Becoming What We Worship: Duane W.H. Arnold, PhD
Becoming What We Worship
An old Anglican priest friend of mine used to speak of an “enlightened traditionalism”. By this he meant the faith of the Catholic Church as Anglicanism has received it, with reverence for Scripture and tradition, and a lively social conscience in its application. There was a time when such an enlightened traditionalism was valued on its own merits. Now, however, we would be mired in arguments as to whether such an approach was liberal or conservative as we have imported secular categories as doctrinal definitions.
Rather than being the salt of the earth or the light of the world, the process has been reversed as we have taken in the values of secular society, baptized them, and have given them a home in the house of God. This, of course, is idolatry. Moreover, it does not matter whether those imported secular values originated in the political Left or the political Right, or merely in the movement of society at large.

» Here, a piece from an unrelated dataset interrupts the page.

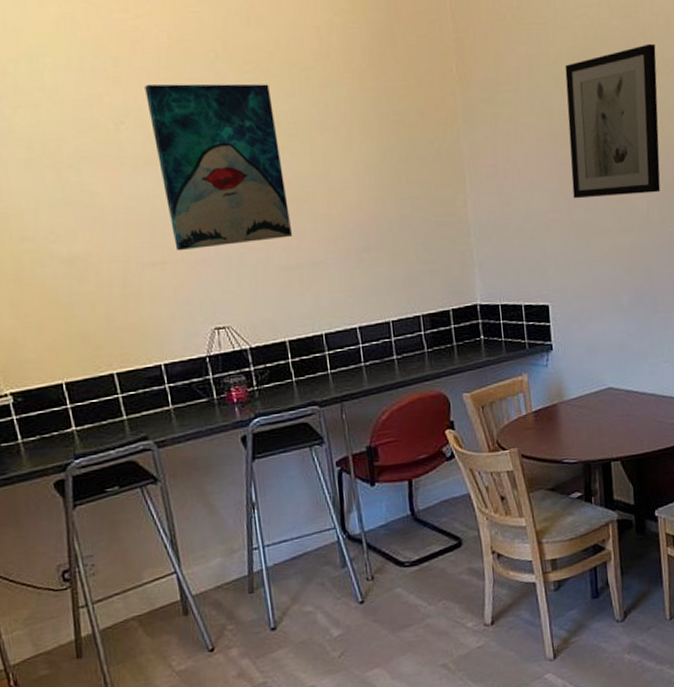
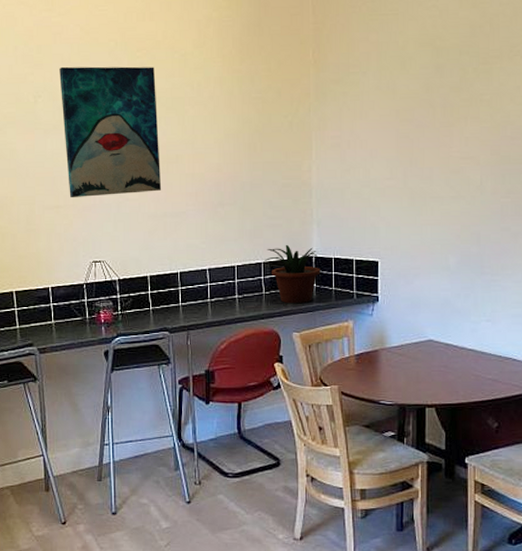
potted plant: none [423,292,488,361] -> present [264,244,321,304]
wall art: present [565,43,661,199] -> none [410,31,501,169]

The idol, whether fashioned out of gold or clay, remains an idol and is defined as such by those who give it pride of place in worship and devotion.
It has always struck me that when we read about Jesus overturning the tables of the money changers in the temple precincts we immediately make the moral of the story as one concerning the money itself. I think, however, we might be missing the point. “My house shall be called a house of prayer, but you have made it a den of thieves.” The anger was about the temple being used for a purpose that was alien to its singular and primary nature as a place of worship. Commerce could take place elsewhere… but not there.
As the Church there are priorities. I believe our top priority, preeminent above everything or anything else that we can do, preeminent even above works of mercy, is worship. By worship, however, I am not speaking just of the singing of hymns or being led in by a team of musicians in choruses. I am speaking of Biblical literacy and a life of prayer, both individual and in common with others. I would include in worship the hospitality and generosity of true Christian fellowship, as well as our life together at the altar. I am speaking of a worship that is Christo-centric. It is not, Christ plus politics. It is not Christ plus nationalism. It is not Christ plus societal sexual norms. It is not Christ plus the Second Amendment. It is not Christ plus theories – conspiratorial, racial or otherwise.
As a friend of mine said, in the end, we shall be what we shall be because we worship what we worship. Idolatry is the most grievous of sins not merely because it dishonors God, but because of what it does to us. We are affected at our very deepest being by what we pay homage to. In a very real sense, we become what we worship. To grow “to the measure of the stature of the fulness of Christ” is to dispense with our imported idols and to worship him alone.